Look, there are tomatoes number 4 and 5!
Fortunately, other gardeners fared much better than I did and shared their goodies with me. That, and I'm keeping the local farmer's market in business.
Here's the recipe, with credit to the Farmhouse Cookbook by Susan Herrmann Loomis. It's a cookbook well worth owning. I go back to it over and over for several recipes.
Sweet Cream of Tomato Soup
3 medium onions, peeled and chopped
1/4 cup water
1/2 bunch celery (about 6 ribs), trimmed and chopped
6 pounds fresh ripe tomatoes, quartered
2 tablespoons coarse (kosher) salt
1 to 2 tablespoons sugar (optional)
8 tablespoons (1 stick) unsalted butter, at room temperature
1/2 cup all-purpose flour
4 cups milk
1. Place onions and water in a large heavy soup pot over medium heat, and bring to a boil. Reduce heat to low, cover and cook, until onions have softened and have begun to turn translucent, about 10 minutes. Be sure onions don't brown.

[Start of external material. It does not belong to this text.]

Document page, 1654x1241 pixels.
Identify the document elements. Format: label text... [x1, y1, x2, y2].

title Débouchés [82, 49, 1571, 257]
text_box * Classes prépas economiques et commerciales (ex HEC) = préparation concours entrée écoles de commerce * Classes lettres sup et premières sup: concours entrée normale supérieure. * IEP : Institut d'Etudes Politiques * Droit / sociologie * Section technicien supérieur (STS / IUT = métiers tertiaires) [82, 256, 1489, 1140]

2. Add the celery, tomatoes and salt to the onions, stir, and raise heat to medium. Cook, covered, until the tomatoes are tender, about 1 hour. Taste and add sugar to smooth out the flavor. Cook another 5 minutes.
3. In a small bowl mix together butter and flour until thoroughly combined.
4. Strain the soup, discarding solids. Return soup to pan and bring to a boil over medium-high heat. Stir 1 cup of soup into flour and butter mixture, whisking until there are no lumps. Then whisk that mixture into the soup. Lower heat and cook gently, stirring frequently, until soup has consistency of medium-thick gravy, about 8 minutes. Let it come just to the boiling point, but do not boil.
5. Heat milk in a small pan over medium heat until it is almost to the boiling point. Slowly add the milk to soup (do not let the soup boil, or it may curdle). Stir well and serve.
12 cups (8-10 servings)
Note: The soup base (through step 4) may be canned or frozen. After thawing (if necessary) and reheating, add 1 cup hot milk to each 2 cups of soup base, as described in step 5.
This is a bit more homemade than the Oreo brownies (which probably wouldn't pass muster as a 4-H project). The recipe looks long, but it really is pretty simple. Trust me. If it weren't, I wouldn't be making it.
Make this soup. You'll thank me this winter when you pull this out of your freezer and enjoy the taste of summer.
Of course, you'll curse me next summer when you double the number of tomatoes you plant so you can make this soup...but at least you'll love me for a little while.